As the old adage goes “use the same language as your clients” this holds especially true with searchers. Search volume is a great indicator for how the general population thinks about your business. Natural language processing and synonym vector correlations are continually advancing, but there’s still a substantial direct correlation to the search terms entered into browsers and page content.
Once you understand which queries are actually being used by searchers, you’ll want to narrow in on terms that have commercial intent.
The first thing you can do is sort your potential keyword list by CPC. CPC is a great indicator of how the market views a search query.
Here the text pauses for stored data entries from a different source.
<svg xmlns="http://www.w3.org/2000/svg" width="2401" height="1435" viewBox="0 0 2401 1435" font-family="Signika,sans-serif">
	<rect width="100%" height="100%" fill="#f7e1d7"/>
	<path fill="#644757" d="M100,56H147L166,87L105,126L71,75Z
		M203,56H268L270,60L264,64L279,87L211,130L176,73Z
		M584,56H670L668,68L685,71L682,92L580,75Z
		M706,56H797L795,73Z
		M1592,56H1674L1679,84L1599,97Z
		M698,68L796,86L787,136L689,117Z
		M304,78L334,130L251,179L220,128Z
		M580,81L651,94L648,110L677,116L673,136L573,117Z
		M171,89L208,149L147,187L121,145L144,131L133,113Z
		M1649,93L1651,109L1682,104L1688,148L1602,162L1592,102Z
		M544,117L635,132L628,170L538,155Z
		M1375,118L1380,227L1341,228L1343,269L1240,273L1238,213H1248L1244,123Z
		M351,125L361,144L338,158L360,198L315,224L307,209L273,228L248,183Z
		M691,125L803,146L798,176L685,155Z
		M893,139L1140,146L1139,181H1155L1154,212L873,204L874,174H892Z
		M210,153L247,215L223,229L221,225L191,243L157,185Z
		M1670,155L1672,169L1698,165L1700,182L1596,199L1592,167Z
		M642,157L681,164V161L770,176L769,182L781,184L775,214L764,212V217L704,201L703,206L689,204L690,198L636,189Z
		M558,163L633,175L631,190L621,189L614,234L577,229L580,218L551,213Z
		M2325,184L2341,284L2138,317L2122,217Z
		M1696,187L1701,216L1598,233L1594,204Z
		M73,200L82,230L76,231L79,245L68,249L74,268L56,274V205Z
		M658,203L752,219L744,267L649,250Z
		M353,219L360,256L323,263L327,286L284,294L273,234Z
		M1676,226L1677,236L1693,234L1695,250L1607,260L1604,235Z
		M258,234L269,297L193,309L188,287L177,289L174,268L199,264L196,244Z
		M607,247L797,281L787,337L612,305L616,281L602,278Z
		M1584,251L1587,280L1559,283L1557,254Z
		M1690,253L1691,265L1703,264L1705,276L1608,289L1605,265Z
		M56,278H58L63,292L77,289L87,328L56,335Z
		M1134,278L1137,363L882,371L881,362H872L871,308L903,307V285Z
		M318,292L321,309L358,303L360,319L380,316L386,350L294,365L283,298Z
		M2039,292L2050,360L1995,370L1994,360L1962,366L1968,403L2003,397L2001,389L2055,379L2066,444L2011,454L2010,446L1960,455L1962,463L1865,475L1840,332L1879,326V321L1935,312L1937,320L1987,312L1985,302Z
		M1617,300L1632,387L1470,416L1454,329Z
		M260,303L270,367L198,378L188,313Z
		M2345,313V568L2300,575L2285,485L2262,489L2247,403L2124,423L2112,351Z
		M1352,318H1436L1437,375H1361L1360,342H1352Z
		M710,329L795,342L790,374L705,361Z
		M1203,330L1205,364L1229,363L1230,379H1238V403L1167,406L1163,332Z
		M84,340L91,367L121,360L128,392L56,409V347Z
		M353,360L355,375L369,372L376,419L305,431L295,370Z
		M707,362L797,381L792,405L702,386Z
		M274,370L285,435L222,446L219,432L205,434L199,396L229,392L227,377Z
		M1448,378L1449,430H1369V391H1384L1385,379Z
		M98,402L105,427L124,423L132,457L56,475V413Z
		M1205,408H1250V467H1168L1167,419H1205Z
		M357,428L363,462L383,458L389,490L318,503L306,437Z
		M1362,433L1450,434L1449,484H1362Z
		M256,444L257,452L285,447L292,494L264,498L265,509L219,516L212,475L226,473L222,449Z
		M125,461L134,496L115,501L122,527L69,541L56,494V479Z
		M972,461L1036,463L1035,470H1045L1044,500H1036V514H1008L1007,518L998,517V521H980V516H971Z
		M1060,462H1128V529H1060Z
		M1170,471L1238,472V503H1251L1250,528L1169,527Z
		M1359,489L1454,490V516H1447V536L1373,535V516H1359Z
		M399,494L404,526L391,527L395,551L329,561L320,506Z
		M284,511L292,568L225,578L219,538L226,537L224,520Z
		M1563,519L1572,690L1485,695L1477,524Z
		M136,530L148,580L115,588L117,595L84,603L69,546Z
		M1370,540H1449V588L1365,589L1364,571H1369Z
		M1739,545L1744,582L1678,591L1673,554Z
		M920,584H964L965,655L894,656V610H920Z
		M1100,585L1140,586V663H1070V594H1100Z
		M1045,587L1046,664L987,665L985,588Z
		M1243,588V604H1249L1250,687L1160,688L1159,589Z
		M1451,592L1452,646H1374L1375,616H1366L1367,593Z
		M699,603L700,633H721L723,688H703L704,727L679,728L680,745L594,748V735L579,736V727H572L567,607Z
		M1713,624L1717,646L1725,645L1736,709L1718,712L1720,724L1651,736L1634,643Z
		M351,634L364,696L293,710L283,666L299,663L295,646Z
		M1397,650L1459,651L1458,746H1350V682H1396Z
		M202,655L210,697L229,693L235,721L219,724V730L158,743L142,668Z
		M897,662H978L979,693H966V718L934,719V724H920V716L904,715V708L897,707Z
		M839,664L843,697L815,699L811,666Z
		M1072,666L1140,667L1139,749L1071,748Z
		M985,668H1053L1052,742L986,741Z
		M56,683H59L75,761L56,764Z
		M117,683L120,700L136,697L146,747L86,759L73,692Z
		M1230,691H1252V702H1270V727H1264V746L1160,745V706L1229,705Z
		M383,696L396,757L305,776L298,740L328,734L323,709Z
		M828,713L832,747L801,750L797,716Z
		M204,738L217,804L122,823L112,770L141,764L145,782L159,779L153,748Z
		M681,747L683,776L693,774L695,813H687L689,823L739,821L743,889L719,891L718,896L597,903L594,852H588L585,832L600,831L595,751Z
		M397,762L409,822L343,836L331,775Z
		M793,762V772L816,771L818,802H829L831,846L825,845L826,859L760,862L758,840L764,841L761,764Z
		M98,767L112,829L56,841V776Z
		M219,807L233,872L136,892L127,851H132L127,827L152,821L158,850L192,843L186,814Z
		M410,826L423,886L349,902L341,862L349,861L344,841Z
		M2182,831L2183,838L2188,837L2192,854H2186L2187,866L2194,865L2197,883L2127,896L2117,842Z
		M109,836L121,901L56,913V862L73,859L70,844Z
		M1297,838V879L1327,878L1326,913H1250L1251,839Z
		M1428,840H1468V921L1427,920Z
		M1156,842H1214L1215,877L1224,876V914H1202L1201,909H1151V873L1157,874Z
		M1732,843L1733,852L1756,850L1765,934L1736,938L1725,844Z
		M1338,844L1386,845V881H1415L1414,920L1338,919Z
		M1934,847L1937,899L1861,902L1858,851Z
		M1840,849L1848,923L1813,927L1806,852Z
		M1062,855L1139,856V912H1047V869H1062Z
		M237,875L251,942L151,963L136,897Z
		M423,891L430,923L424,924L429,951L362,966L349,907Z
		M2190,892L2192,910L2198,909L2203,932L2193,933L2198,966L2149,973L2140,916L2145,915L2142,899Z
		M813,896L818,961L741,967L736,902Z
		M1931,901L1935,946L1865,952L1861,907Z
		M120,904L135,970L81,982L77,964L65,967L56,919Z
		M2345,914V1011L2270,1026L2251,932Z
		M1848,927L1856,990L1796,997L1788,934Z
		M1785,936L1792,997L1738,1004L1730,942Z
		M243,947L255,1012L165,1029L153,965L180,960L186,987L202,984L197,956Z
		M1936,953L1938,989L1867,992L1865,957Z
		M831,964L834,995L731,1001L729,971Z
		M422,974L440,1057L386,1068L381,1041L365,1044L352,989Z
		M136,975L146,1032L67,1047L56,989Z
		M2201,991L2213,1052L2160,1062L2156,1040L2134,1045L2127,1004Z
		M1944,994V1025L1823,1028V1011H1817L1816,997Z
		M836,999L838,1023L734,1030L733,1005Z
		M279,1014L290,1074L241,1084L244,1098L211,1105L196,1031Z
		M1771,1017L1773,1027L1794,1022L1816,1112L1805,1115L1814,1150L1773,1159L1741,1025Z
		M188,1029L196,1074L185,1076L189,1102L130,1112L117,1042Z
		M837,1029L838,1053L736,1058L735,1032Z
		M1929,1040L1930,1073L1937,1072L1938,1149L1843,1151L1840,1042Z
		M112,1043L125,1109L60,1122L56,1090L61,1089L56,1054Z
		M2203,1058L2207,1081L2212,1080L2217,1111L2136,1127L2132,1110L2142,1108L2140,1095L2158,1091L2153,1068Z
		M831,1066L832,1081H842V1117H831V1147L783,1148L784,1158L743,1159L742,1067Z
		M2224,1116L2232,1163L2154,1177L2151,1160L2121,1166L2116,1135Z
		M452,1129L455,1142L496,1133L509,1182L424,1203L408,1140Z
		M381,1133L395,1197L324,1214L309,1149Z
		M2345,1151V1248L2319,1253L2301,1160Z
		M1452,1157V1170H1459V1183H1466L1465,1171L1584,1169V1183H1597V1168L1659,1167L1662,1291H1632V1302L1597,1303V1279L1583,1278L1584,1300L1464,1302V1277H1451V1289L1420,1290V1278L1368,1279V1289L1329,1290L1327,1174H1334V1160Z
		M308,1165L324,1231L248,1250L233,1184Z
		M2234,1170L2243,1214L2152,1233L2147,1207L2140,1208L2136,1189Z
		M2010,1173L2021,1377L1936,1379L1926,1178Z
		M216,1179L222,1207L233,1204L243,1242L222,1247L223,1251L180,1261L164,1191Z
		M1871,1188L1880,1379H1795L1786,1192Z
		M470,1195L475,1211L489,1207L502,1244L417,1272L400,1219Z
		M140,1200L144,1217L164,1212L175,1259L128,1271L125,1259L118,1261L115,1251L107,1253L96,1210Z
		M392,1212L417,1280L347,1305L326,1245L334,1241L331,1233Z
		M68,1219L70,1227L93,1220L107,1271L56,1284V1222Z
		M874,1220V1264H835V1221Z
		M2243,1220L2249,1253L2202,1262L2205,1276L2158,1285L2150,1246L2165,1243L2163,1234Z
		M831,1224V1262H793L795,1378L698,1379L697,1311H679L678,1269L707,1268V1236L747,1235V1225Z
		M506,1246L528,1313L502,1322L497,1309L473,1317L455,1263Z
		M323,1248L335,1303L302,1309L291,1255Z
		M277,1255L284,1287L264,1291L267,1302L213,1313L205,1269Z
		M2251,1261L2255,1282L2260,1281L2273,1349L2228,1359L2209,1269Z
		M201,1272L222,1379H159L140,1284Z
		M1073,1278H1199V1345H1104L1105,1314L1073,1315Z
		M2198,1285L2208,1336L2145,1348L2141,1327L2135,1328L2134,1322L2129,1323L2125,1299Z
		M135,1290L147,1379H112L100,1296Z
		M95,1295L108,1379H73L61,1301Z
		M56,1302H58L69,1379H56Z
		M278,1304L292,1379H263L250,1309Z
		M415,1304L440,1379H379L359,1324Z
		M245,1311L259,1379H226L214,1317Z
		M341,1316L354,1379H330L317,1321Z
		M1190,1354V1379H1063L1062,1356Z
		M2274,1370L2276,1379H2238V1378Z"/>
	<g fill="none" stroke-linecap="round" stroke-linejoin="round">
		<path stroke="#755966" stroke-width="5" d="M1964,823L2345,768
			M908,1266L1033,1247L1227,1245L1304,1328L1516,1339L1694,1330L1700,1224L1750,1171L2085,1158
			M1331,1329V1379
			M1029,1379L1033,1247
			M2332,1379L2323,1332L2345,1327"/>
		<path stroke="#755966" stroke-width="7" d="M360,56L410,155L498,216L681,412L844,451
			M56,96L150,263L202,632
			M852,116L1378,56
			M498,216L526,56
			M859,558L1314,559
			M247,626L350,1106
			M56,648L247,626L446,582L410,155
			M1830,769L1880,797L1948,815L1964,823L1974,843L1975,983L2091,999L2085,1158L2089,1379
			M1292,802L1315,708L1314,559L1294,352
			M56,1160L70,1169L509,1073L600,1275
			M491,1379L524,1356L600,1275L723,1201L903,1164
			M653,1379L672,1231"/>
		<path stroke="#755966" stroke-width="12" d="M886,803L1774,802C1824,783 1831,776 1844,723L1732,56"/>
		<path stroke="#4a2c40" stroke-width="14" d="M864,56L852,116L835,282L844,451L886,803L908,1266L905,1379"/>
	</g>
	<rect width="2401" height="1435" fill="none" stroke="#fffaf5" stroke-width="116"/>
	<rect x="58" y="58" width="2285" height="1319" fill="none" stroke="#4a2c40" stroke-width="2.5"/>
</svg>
High CPCs mean that the market has determined that searchers using that query have high commercial value (aka are likely to lead to a purchase). These terms are likely to be converting in-general, converting for the internet as a whole.
Now filter the list by keyword difficulty. The higher a particular keyword’s difficulty is, the more work you will need to do to reach the first page of search for the term. If you have a brand new site and you’re competing with massive well-established sites you’ll have more success targeting long-tailed keywords. These terms tend to have lower overall search volume, but also less competition. If you’re just starting out, target these easier to reach terms first.
This SEO strategy also has an added benefit – the more specific a search-query is, the more likely the user is to take action based on their search. Specific search queries are often called long-tail keywords. Long-tail keywords are made up of multiple words, usually including modifier terms such as location, size, shipping speed, price, color, etc. Here are a few long-tail keyword examples:
- red polka dot midi dress <$50
- used 2012 Toyota camry
- dentist in south slope, brooklyn
- google’s 2012 algorithm update
- best sites for creating a free website
- where to donate to 2020 environmental candidates
Keyword research can help you identify topics to blog about as well as particular keywords to target for landing pages. If you run a tourism site and want to generate higher traffic to your pieces, ditch the simple seed keywords like “best restaurants” and focus instead on more specific terms like “Wednesday restaurant specials NYC”.